Poser une alarme et trouver l’amour. C’est l’histoire de Jean, électricien, en couple depuis toujours avec une jolie vendeuse, et de sa rencontre passionnée avec Aurore, une pianiste renommée. Ou comment JoeyStarr révèle toute la douceur de son jeu d’acteur. La fragilité du jeu, la qualité des dialogues, les respirations des scènes, il rentre dans l’univers d’Emmanuel Mouret à la perfection. Et brille derrière sa caméra comme il a rarement brillé. Encore une fois chez Mouret, Virginie Ledoyen – qui interprète la compagne de JoeyStarr – est sublime. Simple et amoureuse, douce et incisive. Car c’est là toute la beauté du film. La qualité du scénario n’est que prétexte à mettre en scène de sublimes personnages criants de vérité. Certes, il ne s’agit que d’une histoire d’amour parmi d’autres. Certes, il ne s’agit que d’une passion adultérine parmi d’autres.
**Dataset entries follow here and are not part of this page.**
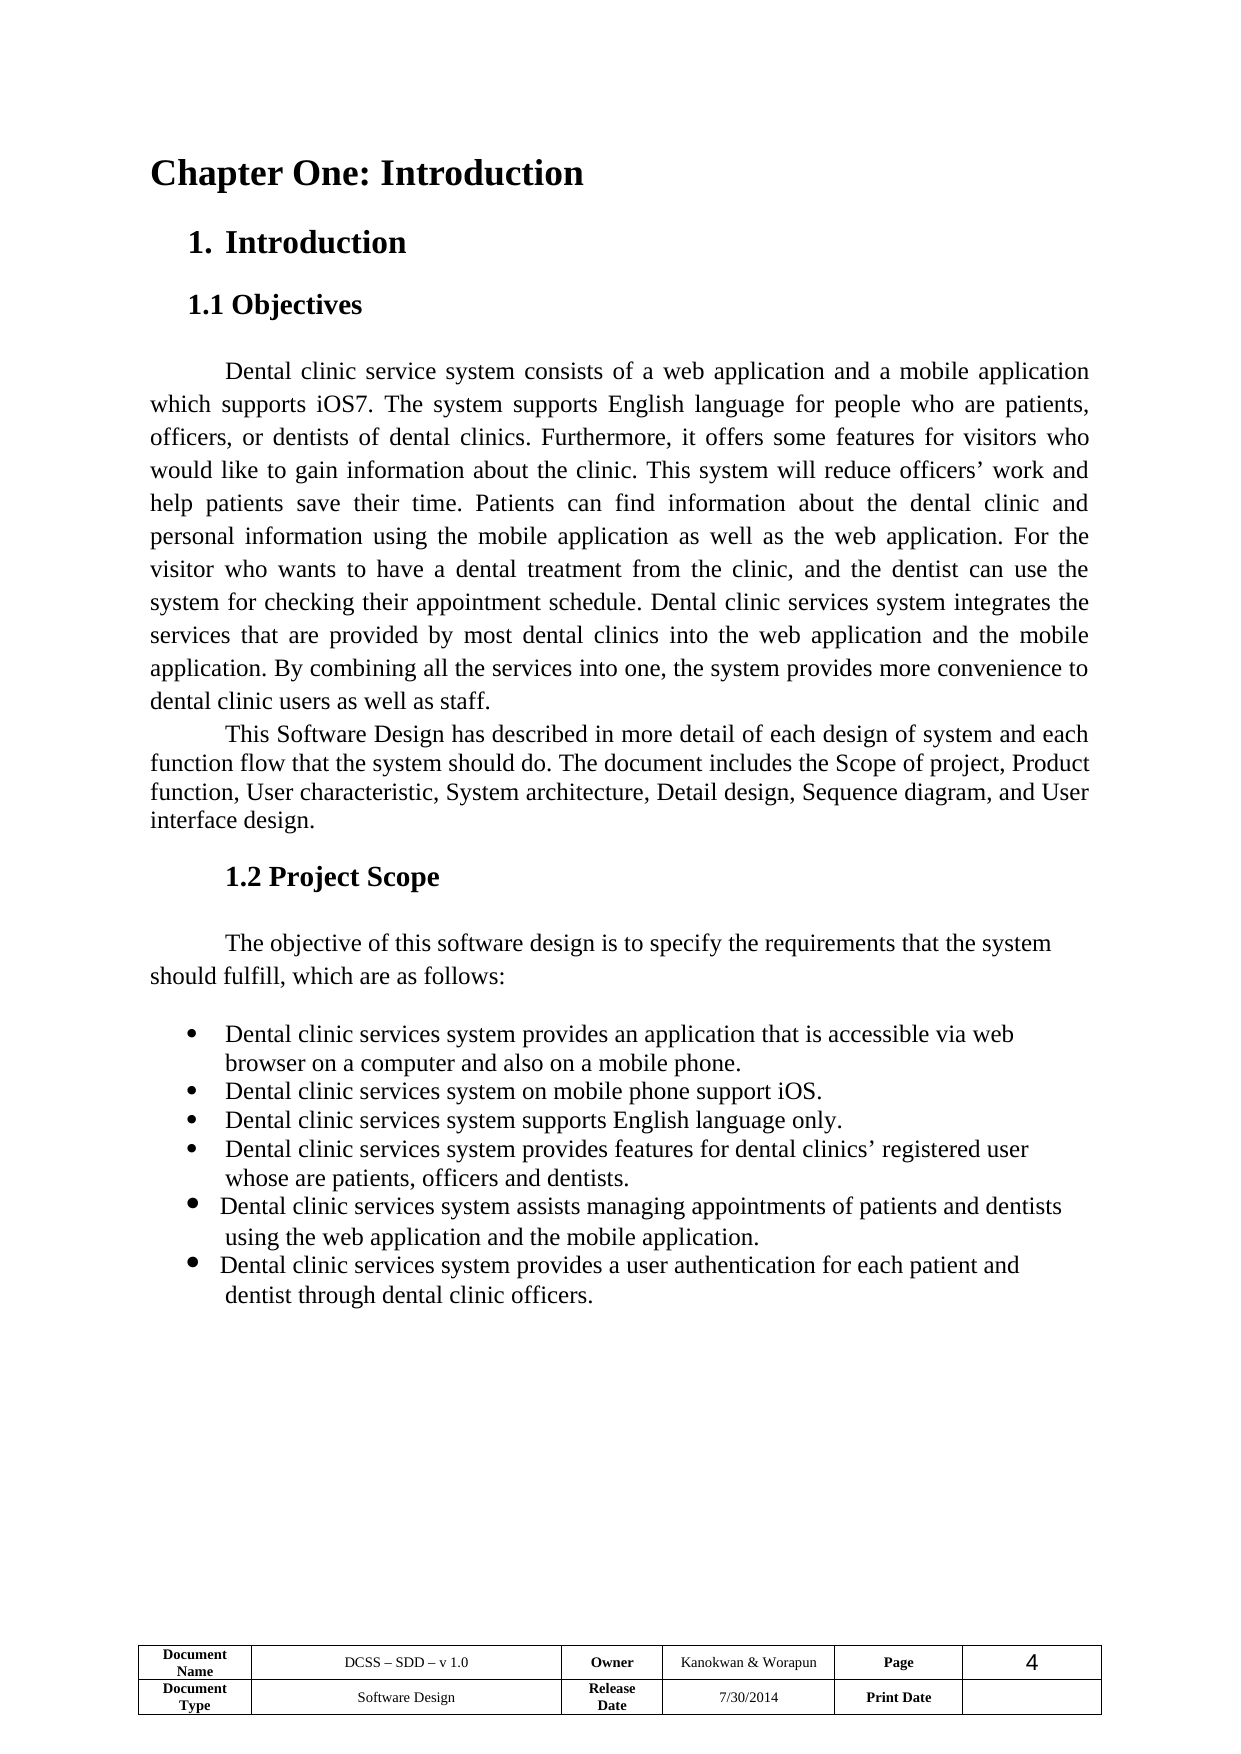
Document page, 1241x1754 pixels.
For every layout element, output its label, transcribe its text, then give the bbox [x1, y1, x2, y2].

subtitle 1.1 Objectives [150, 287, 1090, 321]
text The objective of this software design is to specify the requirements that the system should fulfill, which are as follows: [150, 928, 1090, 990]
text This Software Design has described in more detail of each design of system and each function flow that the system should do. The document includes the Scope of project, Product function, User characteristic, System architecture, Detail design, Sequence diagram, and User interface design. [150, 719, 1090, 834]
subtitle Introduction [187, 222, 1090, 261]
list Dental clinic services system provides a user authentication for each patient and dentist through dental clinic officers. [187, 1250, 1090, 1309]
list Dental clinic services system provides features for dental clinics’ registered user whose are patients, officers and dentists. [187, 1134, 1090, 1191]
subtitle 1.2 Project Scope [150, 859, 1090, 893]
list Dental clinic services system supports English language only. [187, 1105, 1090, 1134]
text Dental clinic service system consists of a web application and a mobile application which supports iOS7. The system supports English language for people who are patients, officers, or dentists of dental clinics. Furthermore, it offers some features for visitors who would like to gain information about the clinic. This system will reduce officers’ work and help patients save their time. Patients can find information about the dental clinic and personal information using the mobile application as well as the web application. For the visitor who wants to have a dental treatment from the clinic, and the dentist can use the system for checking their appointment schedule. Dental clinic services system integrates the services that are provided by most dental clinics into the web application and the mobile application. By combining all the services into one, the system provides more convenience to dental clinic users as well as staff. [150, 356, 1090, 715]
list Dental clinic services system provides an application that is accessible via web browser on a computer and also on a mobile phone. [187, 1019, 1090, 1076]
subtitle Chapter One: Introduction [150, 150, 1090, 193]
list Dental clinic services system on mobile phone support iOS. [187, 1076, 1090, 1105]
list Dental clinic services system assists managing appointments of patients and dentists using the web application and the mobile application. [187, 1191, 1090, 1250]
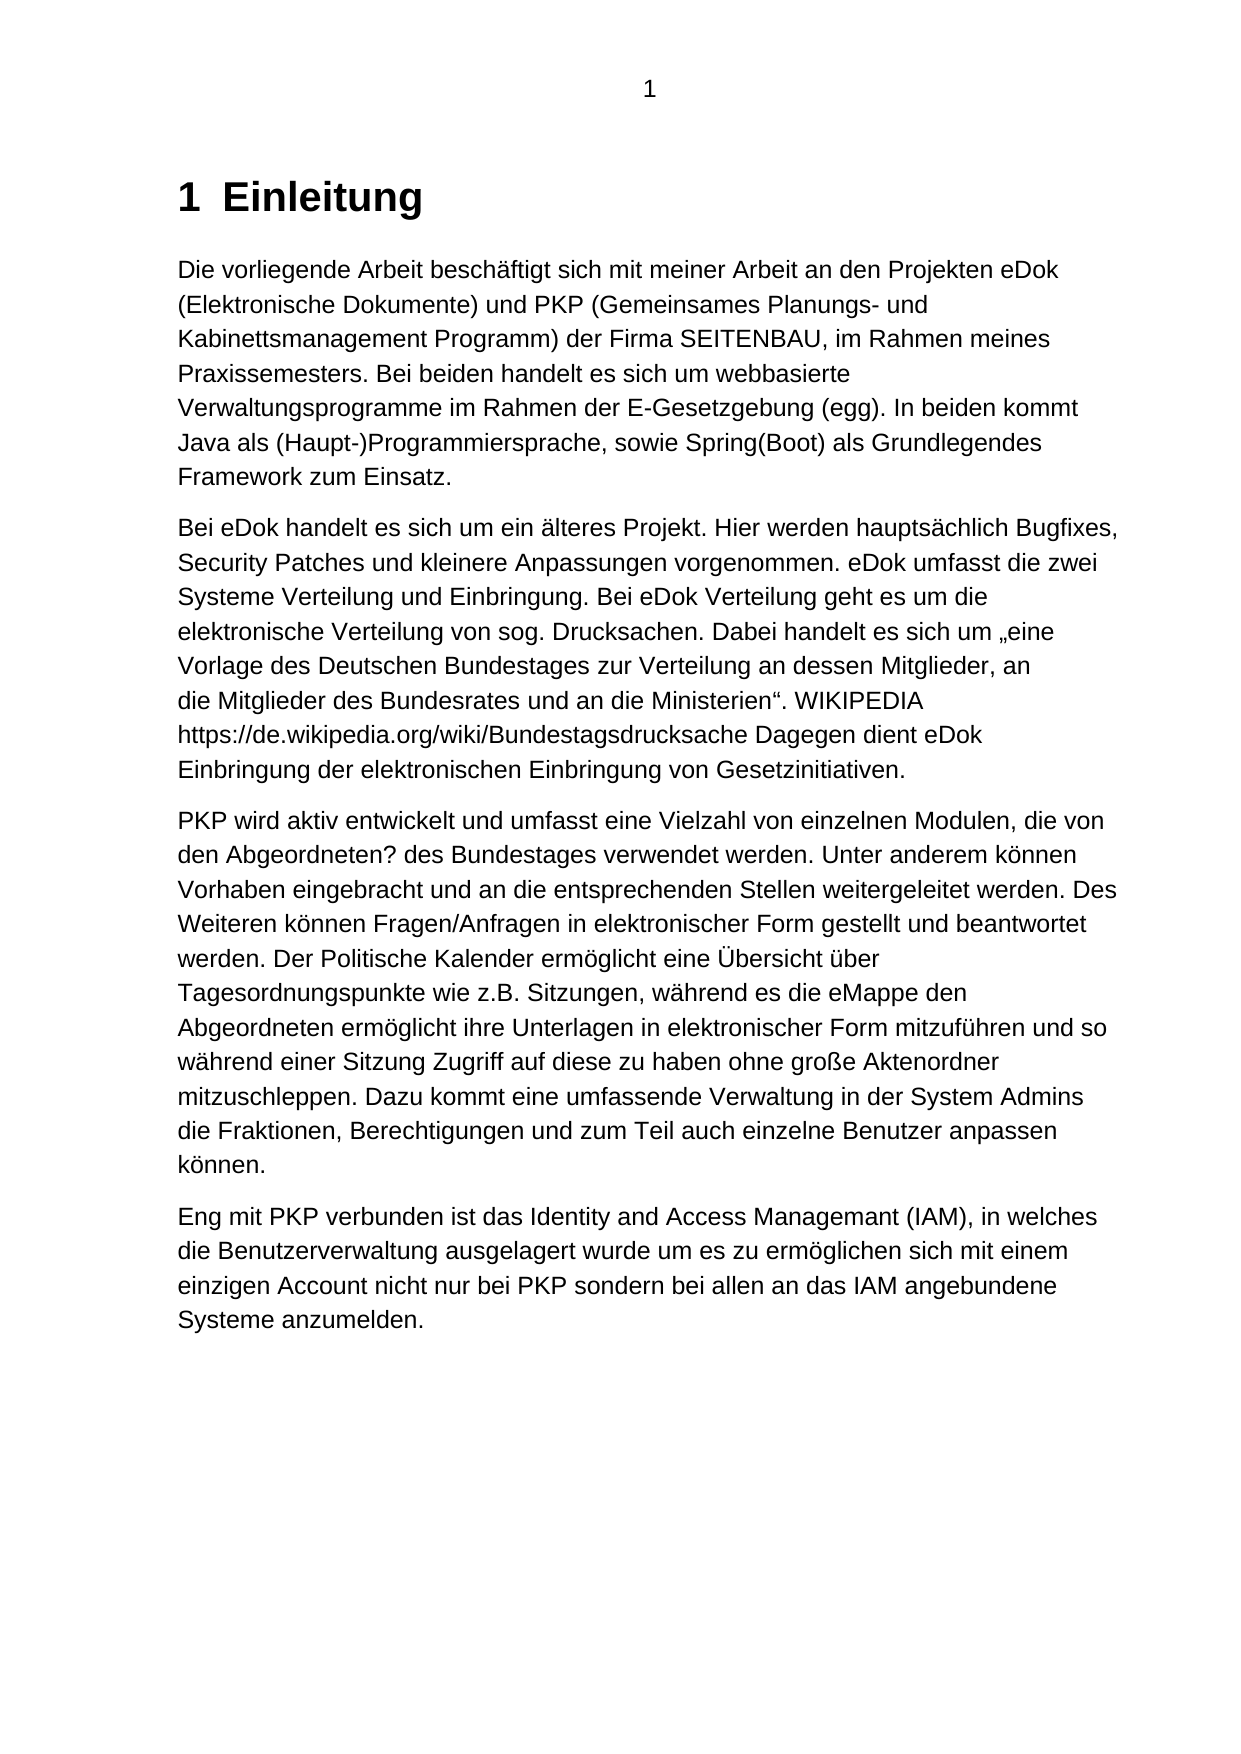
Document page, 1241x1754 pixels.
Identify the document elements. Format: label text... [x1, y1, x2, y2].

text Bei eDok handelt es sich um ein älteres Projekt. Hier werden hauptsächlich Bugfixes, Security Patches und kleinere Anpassungen vorgenommen. eDok umfasst die zwei Systeme Verteilung und Einbringung. Bei eDok Verteilung geht es um die elektronische Verteilung von sog. Drucksachen. Dabei handelt es sich um „eine Vorlage des Deutschen Bundestages zur Verteilung an dessen Mitglieder, an die Mitglieder des Bundesrates und an die Ministerien“. WIKIPEDIA https://de.wikipedia.org/wiki/Bundestagsdrucksache Dagegen dient eDok Einbringung der elektronischen Einbringung von Gesetzinitiativen. [177, 513, 1122, 783]
text Die vorliegende Arbeit beschäftigt sich mit meiner Arbeit an den Projekten eDok (Elektronische Dokumente) und PKP (Gemeinsames Planungs- und Kabinettsmanagement Programm) der Firma SEITENBAU, im Rahmen meines Praxissemesters. Bei beiden handelt es sich um webbasierte Verwaltungsprogramme im Rahmen der E-Gesetzgebung (egg). In beiden kommt Java als (Haupt-)Programmiersprache, sowie Spring(Boot) als Grundlegendes Framework zum Einsatz. [177, 255, 1122, 491]
text PKP wird aktiv entwickelt und umfasst eine Vielzahl von einzelnen Modulen, die von den Abgeordneten? des Bundestages verwendet werden. Unter anderem können Vorhaben eingebracht und an die entsprechenden Stellen weitergeleitet werden. Des Weiteren können Fragen/Anfragen in elektronischer Form gestellt und beantwortet werden. Der Politische Kalender ermöglicht eine Übersicht über Tagesordnungspunkte wie z.B. Sitzungen, während es die eMappe den Abgeordneten ermöglicht ihre Unterlagen in elektronischer Form mitzuführen und so während einer Sitzung Zugriff auf diese zu haben ohne große Aktenordner mitzuschleppen. Dazu kommt eine umfassende Verwaltung in der System Admins die Fraktionen, Berechtigungen und zum Teil auch einzelne Benutzer anpassen können. [177, 806, 1122, 1179]
text Eng mit PKP verbunden ist das Identity and Access Managemant (IAM), in welches die Benutzerverwaltung ausgelagert wurde um es zu ermöglichen sich mit einem einzigen Account nicht nur bei PKP sondern bei allen an das IAM angebundene Systeme anzumelden. [177, 1202, 1122, 1334]
subtitle Einleitung [177, 173, 1122, 221]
Mais la pureté des images – dans un décor provençal à couper le souffle – laisse pantois. La variété des plans est aussi remarquable. Les gros plans, trop souvent utilisés au cinéma pour survendre le pathos, sont dosés à juste mesure. On y croit et on en redemande. Et sentir le doute sur le visage de JoeyStarr, ça n’a pas de prix.